Decided On August 02, 1991
PARLE BEVERAGES PVT. LTD. Appellant
V/S
UNION OF INDIA Respondents

JUDGEMENT

(1.) BY this petition filed under Article 226 of the Constitution of India, the petitioners are challenging legality of order dated January 26, 1984 passed by the Assistant Collector of Central excise, Division K-II, Bombay. By the impugned order the Assistant Collector rejected five refund claims filed by the petitioner Company on the ground that all the claims are time-barred under Section 11b of the Central Excise Act read with Rule 173j of the Central Excise Rules as it stood prior to August 6, 1977. The facts giving rise to passing of this order are not in dispute and are required to be briefly stated to appreciate the grievance of the petitioners.

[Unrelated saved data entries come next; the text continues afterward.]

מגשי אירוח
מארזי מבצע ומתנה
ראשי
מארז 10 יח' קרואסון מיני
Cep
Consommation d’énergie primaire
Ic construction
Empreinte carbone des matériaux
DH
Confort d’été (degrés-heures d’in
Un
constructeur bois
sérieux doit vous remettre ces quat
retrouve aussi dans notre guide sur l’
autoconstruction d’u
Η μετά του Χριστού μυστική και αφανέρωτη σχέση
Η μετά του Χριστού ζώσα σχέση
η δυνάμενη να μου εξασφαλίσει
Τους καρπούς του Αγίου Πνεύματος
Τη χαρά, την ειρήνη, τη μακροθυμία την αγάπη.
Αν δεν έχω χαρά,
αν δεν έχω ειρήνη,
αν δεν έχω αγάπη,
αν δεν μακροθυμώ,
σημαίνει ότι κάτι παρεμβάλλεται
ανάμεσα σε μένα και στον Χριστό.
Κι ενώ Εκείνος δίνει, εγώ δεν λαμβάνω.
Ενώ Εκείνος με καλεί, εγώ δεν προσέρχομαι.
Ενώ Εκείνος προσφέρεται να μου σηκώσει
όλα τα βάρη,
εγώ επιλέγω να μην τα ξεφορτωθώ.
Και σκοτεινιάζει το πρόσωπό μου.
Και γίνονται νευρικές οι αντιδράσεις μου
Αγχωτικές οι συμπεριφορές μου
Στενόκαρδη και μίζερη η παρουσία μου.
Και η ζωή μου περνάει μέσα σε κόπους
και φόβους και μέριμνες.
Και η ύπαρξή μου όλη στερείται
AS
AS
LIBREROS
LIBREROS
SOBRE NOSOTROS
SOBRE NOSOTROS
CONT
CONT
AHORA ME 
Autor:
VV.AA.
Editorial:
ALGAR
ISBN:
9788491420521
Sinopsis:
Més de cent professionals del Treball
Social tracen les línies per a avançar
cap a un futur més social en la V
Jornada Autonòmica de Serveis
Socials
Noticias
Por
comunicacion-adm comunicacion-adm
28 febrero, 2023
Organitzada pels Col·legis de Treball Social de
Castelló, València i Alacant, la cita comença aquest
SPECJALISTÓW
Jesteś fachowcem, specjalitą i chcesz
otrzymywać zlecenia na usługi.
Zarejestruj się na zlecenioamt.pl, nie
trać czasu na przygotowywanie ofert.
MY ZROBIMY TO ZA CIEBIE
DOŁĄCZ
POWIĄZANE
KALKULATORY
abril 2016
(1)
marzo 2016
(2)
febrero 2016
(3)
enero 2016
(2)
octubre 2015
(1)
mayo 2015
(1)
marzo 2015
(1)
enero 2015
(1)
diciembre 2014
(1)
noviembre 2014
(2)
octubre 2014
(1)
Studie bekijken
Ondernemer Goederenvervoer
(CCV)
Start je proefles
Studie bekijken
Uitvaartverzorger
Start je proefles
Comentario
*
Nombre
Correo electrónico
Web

(2.) PRIOR to March 17, 1972 the petitioner Company manufactured aerated waters and the process of manufacture was liable to levy of excise duty under Item 1-D of the erstwhile First Schedule to the Central Excises and Salt Act and the rate of duty was 20% ad valorem. The Company claims that aerated waters were manufactured out of synthetic essences. On March 17, 1973 the government of India issued an exemption Notification No. 30/72 and the notification exempted all types of aerated waters from payment of so much of the duty as was in excess of 10% ad valorem. The exemption notification excluded aerated waters in the manufacture of which blended flavouring concentrates in any form was used. In spite to the exemption notification the company under mistake of law paid the duty at the rate of 20% ad valorem between the period march 17, 1972 to October 11, 1976. This Court by judgment delivered on October 11, 1976 in Miscellaneous Petition No. 944 of 1973 interpreted the scope of the expression "blended flavouring concentrates in any form" and held that synthetic essences were not commercially understood as blended flavouring concentrates in any form. As a result of the decision of this Court, the aerated waters manufactured by the use of synthetic essences were held to be entitled to the exemption under notification No. 30/72.

(3.) ON March 2, 1977 the Company filed fresh classification list claiming benefit of exemption notification in respect of manufacture of aerated waters branded as Gold Spot. Another classification list was filed on August 22, 1977 claiming benefit of exemption notification in respect of aerated waters sold under the brand names of Rim Zim and Limca. The classification lists were approved by Superintendent of Central Excise on September 22, 1977. On March 22, 1979 the Company filed five refund claims for the sum of Rs. 68,07,206. 26 for the period from March 17, 1972 and ending with October 17, 1976. The Company claimed that excess duty was paid without claiming advantage of exemption notification under mistake of law and therefore the Department is liable to refund the said excess duty. The Assistant Collector on october 16, 1980 passed ex parte order rejecting the refund claims as barred under Rule 11 read with Rule 173j of Central Excise Rules. The appeal filed by the Company before the Collector (Appeals) was allowed and the matter was remanded for fresh decision. On remand the Assistant collector rejected the refund claims as time-barred by the impugned order dated January 28, 1984. The Assistant Collector held that the departmental authorities are bound by provisions of section 11b and the Rules framed under the Central Excise Rules and cannot award refund for period beyond six months. The decision of the Assistant Collector is under challenge.